A Shakespeare Glossary
Title | A Shakespeare Glossary PDF eBook |
Author | Charles Talbut Onions |
Publisher | Oxford : The Clarendon Press |
Pages | 292 |
Release | 1919 |
Genre | English language |
ISBN |
Mummies, Cannibals, and Vampires
Title | Mummies, Cannibals, and Vampires PDF eBook |
Author | Richard Sugg |
Publisher | Routledge |
Pages | 384 |
Release | 2011 |
Genre | History |
ISBN | 0415674174 |
Mummies, Cannibals and Vampires charts in vivid detail the largely forgotten history of European corpse medicine, when kings, ladies, gentlemen, priests and scientists prescribed, swallowed or wore human blood, flesh, bone, fat, brains and skin against epilepsy, bruising, wounds, sores, plague, cancer, gout and depression. One thing we are rarely taught at school is this: James I refused corpse medicine; Charles II made his own corpse medicine; and Charles I was made into corpse medicine. Ranging from the execution scaffolds of Germany and Scandinavia, through the courts and laboratories of Italy, France and Britain, to the battlefields of Holland and Ireland, and on to the tribal man-eating of the Americas, Mummies, Cannibals and Vampires argues that the real cannibals were in fact the Europeans. Medicinal cannibalism utilised the formidable weight of European science, publishing, trade networks and educated theory. For many, it was also an emphatically Christian phenomenon. And, whilst corpse medicine has sometimes been presented as a medieval therapy, it was at its height during the social and scientific revolutions of early-modern Britain. It survived well into the eighteenth century, and amongst the poor it lingered stubbornly on into the time of Queen Victoria. This innovative book brings to life a little known and often disturbing part of human history.

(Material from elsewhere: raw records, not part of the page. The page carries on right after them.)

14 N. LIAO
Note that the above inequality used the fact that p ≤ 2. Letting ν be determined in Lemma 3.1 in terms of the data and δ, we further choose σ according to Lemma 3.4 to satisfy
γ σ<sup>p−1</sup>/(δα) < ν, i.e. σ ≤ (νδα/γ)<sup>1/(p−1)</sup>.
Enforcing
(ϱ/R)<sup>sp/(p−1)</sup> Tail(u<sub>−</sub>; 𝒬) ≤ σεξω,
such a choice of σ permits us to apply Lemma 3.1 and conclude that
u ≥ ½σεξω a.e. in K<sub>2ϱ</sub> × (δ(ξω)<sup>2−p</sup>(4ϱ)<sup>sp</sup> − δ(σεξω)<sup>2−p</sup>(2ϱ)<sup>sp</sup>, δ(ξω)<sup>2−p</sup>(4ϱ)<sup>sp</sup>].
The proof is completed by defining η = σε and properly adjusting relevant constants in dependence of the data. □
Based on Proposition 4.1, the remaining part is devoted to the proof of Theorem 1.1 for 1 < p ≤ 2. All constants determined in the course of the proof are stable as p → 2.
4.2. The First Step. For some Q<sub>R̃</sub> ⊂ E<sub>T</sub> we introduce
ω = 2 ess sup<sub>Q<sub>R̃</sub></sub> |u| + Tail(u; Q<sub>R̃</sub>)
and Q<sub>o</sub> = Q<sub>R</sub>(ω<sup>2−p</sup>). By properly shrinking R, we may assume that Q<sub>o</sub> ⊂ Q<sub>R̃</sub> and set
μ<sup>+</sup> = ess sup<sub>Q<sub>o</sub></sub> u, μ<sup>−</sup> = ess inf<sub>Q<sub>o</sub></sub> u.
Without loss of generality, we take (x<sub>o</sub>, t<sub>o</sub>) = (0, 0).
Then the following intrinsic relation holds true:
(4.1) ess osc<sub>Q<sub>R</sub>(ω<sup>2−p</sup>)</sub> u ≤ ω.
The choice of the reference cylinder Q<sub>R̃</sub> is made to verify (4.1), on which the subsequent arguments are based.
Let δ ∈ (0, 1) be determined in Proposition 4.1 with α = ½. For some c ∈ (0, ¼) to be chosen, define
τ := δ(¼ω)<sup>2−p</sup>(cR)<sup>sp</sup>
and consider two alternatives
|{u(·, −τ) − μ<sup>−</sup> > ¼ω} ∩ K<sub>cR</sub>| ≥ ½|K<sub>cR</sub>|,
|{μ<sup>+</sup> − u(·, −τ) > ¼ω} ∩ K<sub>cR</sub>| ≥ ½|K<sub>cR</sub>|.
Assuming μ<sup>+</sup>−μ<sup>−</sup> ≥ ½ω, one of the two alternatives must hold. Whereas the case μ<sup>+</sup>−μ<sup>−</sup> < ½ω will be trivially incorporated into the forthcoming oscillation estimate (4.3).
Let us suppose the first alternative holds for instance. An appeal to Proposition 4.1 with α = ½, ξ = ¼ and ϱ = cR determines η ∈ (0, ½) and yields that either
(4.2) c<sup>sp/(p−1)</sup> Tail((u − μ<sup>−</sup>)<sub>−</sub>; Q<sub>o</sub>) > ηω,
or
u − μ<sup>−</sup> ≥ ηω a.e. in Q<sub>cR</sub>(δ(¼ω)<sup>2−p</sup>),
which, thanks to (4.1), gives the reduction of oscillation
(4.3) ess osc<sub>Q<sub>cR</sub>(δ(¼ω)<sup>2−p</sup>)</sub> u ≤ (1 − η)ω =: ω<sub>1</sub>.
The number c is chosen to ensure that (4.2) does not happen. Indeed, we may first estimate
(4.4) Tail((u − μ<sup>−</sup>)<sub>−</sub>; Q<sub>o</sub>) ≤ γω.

The Devil and the Victorians
Title | The Devil and the Victorians PDF eBook |
Author | Sarah Bartels |
Publisher | Routledge |
Pages | 237 |
Release | 2021-03-04 |
Genre | History |
ISBN | 1000348040 |
In recent decades, there has been a growing recognition of the significance of the supernatural in a Victorian context. Studies of nineteenth-century spiritualism, occultism, magic, and folklore have highlighted that Victorian England was ridden with spectres and learned magicians. Despite this growing body of scholarship, little historiographical work has addressed the Devil. This book demonstrates the significance of the Devil in a Victorian context, emphasising his pervasiveness and diversity. Drawing on a rich array of primary material, including theological and folkloric works, fiction, newspapers and periodicals, and broadsides and other ephemera, it uses the diabolic to explore the Victorians' complex and ambivalent relationship with the supernatural. Both the Devil and hell were theologically contested during the nineteenth century, with an increasing number of both clergymen and laypeople being discomfited by the thought of eternal hellfire. Nevertheless, the Devil continued to play a role in the majority of English denominations, as well as in folklore, spiritualism, occultism, popular culture, literature, and theatre. The Devil and the Victorians will appeal to readers interested in nineteenth-century English cultural and religious history, as well as the darker side of the supernatural.